IMO unless the code is much faster it's not worth the extra memory.
One reason to use a bigger storage size would be to avoid the 256 doctype version limit. It's clearly not on the horizon for Matroska. But maybe other EBML formats might need it.
Are you sure the member variables are usually aligned ?
Absolutely. That's why you need things such as __attribute__((__packed__))
or the MSVC equivalent of #pragma pack(push, 1)
if you want a struct whose memory layout exactly represents something, e.g. structures in a file format.
It's quite possible that sizeof(EbmlDocVersion)
is 2, but when you use an EbmlDocVersion
inside another class then the following member variables in that embedding class will be aligned.

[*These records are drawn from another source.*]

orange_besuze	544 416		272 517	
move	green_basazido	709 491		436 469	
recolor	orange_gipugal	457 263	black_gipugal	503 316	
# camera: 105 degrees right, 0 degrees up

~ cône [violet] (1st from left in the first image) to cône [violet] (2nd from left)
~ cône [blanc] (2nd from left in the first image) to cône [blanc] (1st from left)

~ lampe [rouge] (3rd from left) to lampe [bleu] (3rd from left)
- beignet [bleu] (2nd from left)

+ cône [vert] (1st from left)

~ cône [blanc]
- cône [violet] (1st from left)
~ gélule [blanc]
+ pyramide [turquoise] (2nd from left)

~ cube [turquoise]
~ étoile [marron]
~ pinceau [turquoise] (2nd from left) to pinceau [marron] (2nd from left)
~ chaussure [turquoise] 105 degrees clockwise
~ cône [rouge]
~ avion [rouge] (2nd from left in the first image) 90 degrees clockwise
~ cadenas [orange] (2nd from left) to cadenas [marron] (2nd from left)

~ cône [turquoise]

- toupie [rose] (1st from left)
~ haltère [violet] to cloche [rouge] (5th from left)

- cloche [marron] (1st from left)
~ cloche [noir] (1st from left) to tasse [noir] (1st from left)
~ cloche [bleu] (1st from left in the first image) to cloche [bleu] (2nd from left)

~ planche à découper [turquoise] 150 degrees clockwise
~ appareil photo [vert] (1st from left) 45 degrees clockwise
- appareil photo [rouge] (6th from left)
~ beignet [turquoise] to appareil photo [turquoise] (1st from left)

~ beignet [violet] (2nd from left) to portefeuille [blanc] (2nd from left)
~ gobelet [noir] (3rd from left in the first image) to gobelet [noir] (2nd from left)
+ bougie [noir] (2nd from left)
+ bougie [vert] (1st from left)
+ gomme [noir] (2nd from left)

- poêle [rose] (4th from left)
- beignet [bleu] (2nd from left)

Here's an example that shows both effects:
[0 mosu@sweet-chili ~/test] cat cpp1.cpp
#include <cstdint>
#include <iostream>
struct s1 {
uint32_t a;
unsigned char b;
uint32_t c;
};
struct __attribute__((__packed__)) s2 {
uint32_t a;
unsigned char b;
uint32_t c;
};
struct embedding {
s1 a;
s2 b;
s1 c;
};
int
main() {
std::cout << "s1: " << sizeof(s1) << " s2: " << sizeof(s2) << " embedding: " << sizeof(embedding) << "\n";
return 0;
}
[0 mosu@sweet-chili ~/test] ./cpp1
s1: 12 s2: 9 embedding: 36
One interesting fact about why these values are aligned is that a lot of CPUs cannot even read 32bit values from non-aligned addresses (they might end the process with a SIGBUS
), or only with huge performance penalties.
It's a thing, this alignment.
I'm familiar with the alignment, but that's not exactly what is happening here. As said above the current size of EbmlDocVersion
is 2. I did the following class:
class VersionExt : public EbmlDocVersion
{
public:
unsigned int val;
};
If the padding of the parent class was overriden, we would have a sizeof of 12. But the sizeof is 8. So the original class does keep its size of 2, the 4 of the unsigned int are added, and there's a padding of 2 to round to a power of 2.
Also this gives a sizeof 12:
class VersionExt : public EbmlDocVersion
{
public:
unsigned int val;
unsigned char a;
};
When the same fields in a different order gives 8:
class VersionExt : public EbmlDocVersion
{
public:
unsigned char a;
unsigned int val;
};
As we're changing the ABI that's something we should keep in mind as we may reorder elements to save on memory at no cost.
I'll switch to unsigned int, not for memory alignment/performance but simply because it allows more values.
LOL, Github thought I had merged this one when I pushed the libEBML branch… anyway, both are merged & pushed.
They correspond to the attributes in the EBML specs.
For they are just informational. We may use this information when reading data to find which element are allowed given the read/version in the EBML header, that can help with error recovery, skipping elements that are not legit given the context.